Well now... I can't argue with opinion. And I do think Greg has an amazing strum engine; that's something I haven't tried to do. But a lot of our users think Shreddage 2 & IBZ have a killer tone for palm/chugged rhythm and leads. Plus with IBZ we added a whole new FX system! Have you heard this demo, for example? 



The strength of Shreddage lies in these soaring leads and repeated mute/open rhythms, which are essential for many metal styles.


----------



## SirKen (Dec 21, 2015)

Vastman said:


> Shreddage can't hold a candle to any of these...



I have to disagree. Both company's guitar libraries have their own strengths. It sounds like you don't write anything that requires repetition of notes like heavy metal and similar.


----------



## Chris Porter (Dec 21, 2015)

8Dio's Steel String Soloist is gorgeous for acoustic lead lines (alternating between poly and legato as needed), as well as picked or fingerpicked patterns. It's nowhere near as complex a system as some of the others mentioned above, but I use it a lot.


----------



## Vastman (Dec 22, 2015)

SirKen said:


> I have to disagree. Both company's guitar libraries have their own strengths. It sounds like you don't write anything that requires repetition of notes like heavy metal and similar.

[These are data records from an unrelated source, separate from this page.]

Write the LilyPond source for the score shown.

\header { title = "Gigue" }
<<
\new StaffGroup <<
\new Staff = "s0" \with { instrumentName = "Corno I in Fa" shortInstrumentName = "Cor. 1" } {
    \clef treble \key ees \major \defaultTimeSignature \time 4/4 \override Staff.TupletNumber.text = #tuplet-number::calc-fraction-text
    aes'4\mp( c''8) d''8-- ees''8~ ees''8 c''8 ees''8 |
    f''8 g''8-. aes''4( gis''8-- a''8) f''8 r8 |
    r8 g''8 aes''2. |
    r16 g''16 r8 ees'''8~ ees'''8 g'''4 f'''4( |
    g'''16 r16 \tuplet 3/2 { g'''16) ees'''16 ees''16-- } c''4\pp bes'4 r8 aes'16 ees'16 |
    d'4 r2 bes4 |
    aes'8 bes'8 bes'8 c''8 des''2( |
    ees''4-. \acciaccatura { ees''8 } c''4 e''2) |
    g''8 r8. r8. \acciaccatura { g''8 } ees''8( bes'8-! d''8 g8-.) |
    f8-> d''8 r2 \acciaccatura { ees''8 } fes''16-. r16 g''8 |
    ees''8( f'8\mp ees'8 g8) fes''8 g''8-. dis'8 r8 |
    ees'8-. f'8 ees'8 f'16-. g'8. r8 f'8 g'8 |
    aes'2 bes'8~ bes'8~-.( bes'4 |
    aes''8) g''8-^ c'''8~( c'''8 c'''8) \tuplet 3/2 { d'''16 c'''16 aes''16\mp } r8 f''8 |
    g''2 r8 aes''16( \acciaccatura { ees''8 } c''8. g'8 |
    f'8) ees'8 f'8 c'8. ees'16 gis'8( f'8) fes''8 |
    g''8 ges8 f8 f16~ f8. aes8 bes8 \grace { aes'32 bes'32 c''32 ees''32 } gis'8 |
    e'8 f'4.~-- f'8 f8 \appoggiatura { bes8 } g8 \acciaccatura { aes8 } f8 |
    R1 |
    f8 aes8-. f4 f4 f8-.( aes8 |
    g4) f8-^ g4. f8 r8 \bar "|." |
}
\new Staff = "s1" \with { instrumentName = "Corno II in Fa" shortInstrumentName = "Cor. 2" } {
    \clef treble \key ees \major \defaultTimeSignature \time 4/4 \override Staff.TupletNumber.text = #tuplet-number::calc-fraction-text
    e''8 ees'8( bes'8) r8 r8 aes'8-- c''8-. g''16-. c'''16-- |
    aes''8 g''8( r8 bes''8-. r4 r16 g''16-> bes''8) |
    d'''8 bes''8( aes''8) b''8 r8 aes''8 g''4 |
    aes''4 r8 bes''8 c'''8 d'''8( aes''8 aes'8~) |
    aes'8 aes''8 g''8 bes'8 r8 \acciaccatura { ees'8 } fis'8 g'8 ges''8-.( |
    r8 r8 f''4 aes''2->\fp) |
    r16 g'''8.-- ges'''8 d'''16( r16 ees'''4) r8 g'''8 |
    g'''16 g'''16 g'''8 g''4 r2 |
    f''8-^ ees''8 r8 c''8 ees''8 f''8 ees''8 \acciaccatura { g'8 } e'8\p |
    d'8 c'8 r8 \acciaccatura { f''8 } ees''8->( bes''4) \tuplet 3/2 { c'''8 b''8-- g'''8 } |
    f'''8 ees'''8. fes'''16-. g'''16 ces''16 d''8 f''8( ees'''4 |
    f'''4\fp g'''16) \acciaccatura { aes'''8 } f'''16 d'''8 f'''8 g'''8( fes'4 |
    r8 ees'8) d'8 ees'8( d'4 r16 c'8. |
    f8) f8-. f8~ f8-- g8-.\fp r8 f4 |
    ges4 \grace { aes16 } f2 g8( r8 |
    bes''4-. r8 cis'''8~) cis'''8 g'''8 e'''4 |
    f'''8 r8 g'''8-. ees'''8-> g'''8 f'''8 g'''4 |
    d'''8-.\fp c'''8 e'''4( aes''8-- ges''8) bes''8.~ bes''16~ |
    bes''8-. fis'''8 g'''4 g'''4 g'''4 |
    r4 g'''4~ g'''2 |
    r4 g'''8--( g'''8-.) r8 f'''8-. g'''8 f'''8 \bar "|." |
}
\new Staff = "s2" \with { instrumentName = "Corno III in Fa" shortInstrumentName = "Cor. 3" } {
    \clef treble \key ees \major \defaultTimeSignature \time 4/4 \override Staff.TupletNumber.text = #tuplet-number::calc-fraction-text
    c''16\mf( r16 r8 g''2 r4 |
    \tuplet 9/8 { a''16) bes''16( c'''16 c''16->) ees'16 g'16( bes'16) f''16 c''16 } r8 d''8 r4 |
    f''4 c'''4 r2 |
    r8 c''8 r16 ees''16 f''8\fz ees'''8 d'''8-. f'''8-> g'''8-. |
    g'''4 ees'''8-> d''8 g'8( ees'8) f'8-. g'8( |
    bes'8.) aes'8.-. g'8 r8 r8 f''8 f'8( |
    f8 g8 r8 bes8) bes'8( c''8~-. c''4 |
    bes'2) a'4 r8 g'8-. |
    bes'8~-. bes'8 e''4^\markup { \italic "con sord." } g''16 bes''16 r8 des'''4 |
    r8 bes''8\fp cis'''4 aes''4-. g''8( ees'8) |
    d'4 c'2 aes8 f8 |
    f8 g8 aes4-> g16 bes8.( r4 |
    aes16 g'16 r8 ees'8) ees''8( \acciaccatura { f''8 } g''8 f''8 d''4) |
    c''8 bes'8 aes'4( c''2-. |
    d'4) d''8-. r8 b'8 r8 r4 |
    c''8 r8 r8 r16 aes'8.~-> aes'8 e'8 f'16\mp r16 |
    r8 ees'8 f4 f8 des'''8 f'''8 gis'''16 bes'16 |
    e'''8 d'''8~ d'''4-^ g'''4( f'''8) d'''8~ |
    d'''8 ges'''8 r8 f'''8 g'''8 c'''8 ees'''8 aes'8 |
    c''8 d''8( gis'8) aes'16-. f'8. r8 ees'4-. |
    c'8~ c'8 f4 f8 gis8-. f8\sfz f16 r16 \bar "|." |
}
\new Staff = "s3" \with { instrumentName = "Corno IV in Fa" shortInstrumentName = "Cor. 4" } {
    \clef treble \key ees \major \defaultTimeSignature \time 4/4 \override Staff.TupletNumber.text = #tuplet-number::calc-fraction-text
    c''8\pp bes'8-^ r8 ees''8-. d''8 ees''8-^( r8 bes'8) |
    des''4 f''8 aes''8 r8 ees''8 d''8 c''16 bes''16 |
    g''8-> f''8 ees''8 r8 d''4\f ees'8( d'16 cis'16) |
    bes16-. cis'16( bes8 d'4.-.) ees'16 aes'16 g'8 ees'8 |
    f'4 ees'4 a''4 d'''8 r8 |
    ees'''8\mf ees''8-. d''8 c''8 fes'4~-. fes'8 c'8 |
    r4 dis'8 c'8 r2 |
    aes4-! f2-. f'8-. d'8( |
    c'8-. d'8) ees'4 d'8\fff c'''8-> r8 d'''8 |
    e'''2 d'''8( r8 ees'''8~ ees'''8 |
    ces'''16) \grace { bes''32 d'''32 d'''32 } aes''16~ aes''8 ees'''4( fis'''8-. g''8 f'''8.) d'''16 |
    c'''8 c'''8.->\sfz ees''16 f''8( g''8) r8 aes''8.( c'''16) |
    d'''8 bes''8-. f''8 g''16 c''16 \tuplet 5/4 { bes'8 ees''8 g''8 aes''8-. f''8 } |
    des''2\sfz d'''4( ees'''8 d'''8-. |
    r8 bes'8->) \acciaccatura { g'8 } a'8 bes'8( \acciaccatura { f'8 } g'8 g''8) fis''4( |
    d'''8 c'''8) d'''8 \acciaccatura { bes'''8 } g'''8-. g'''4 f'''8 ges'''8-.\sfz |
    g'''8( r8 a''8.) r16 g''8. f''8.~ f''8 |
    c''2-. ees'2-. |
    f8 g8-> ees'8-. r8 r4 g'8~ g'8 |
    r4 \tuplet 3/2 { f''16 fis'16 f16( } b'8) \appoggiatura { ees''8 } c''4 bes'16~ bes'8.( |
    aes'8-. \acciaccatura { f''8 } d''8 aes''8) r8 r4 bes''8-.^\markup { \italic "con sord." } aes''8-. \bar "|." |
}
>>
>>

You are correct about me not being a metal fast player but just check out Greg's banshee and even some strawberry demos...plenty of metal. For pure metal shreddage IS amazing...And may be the best...the songs people have done are amazing metal mania. It's why i plucked um up...also love zircon's work. I just wasn't able to compose songs with it...

It has serious limits...it requires a SIM and has no smart strumming/chugging... i find the current evolution engine much more playable right off the bat... For a variety of styles.


----------



## SoundChris (Dec 26, 2015)

For Metal / Rock i usually use Shreddage II in combination with toneforge - menace or NI Guitar Rig Pro. For all the other genres i use the Ilya Efimov ones. The Nylon is just perfect for Flamenco and such stuff, i prefer the Les Paul over the Telecaster by far (IMO it just sounds far deeper and ... well its just awesome) and the acoustic guitar with the strum is very helpful and for my taste also very realistic. Right now ilya´s stuff is on sale. If i were you i would go for the Total Guitar Bundle by Efimov AND the Shreddage II IBZ.


----------



## SPOTS (Dec 27, 2015)

In re with acoustic & nylon guitars, I don't own any guitar lib from either Efimov or Ample sound yet but I was quite impressed by the demos of Efimov and blown away by those of Ample Sound... which let me to big confusion as to which to pick. Not even considering the Nylon guitar very soon to be released by Orange Tree samples...


----------



## owenave (Dec 29, 2015)

Vin said:


> +1
> 
> If metal is your primary genre, their V-metal library is really incredible:
> 
> ...




I really like the sound of this library for chords and solo. 
A little pricey .. guess I will have to save up for this one or catch a sale.
Or even better have @Frederick Russ play some guitar tracks...Even better.


----------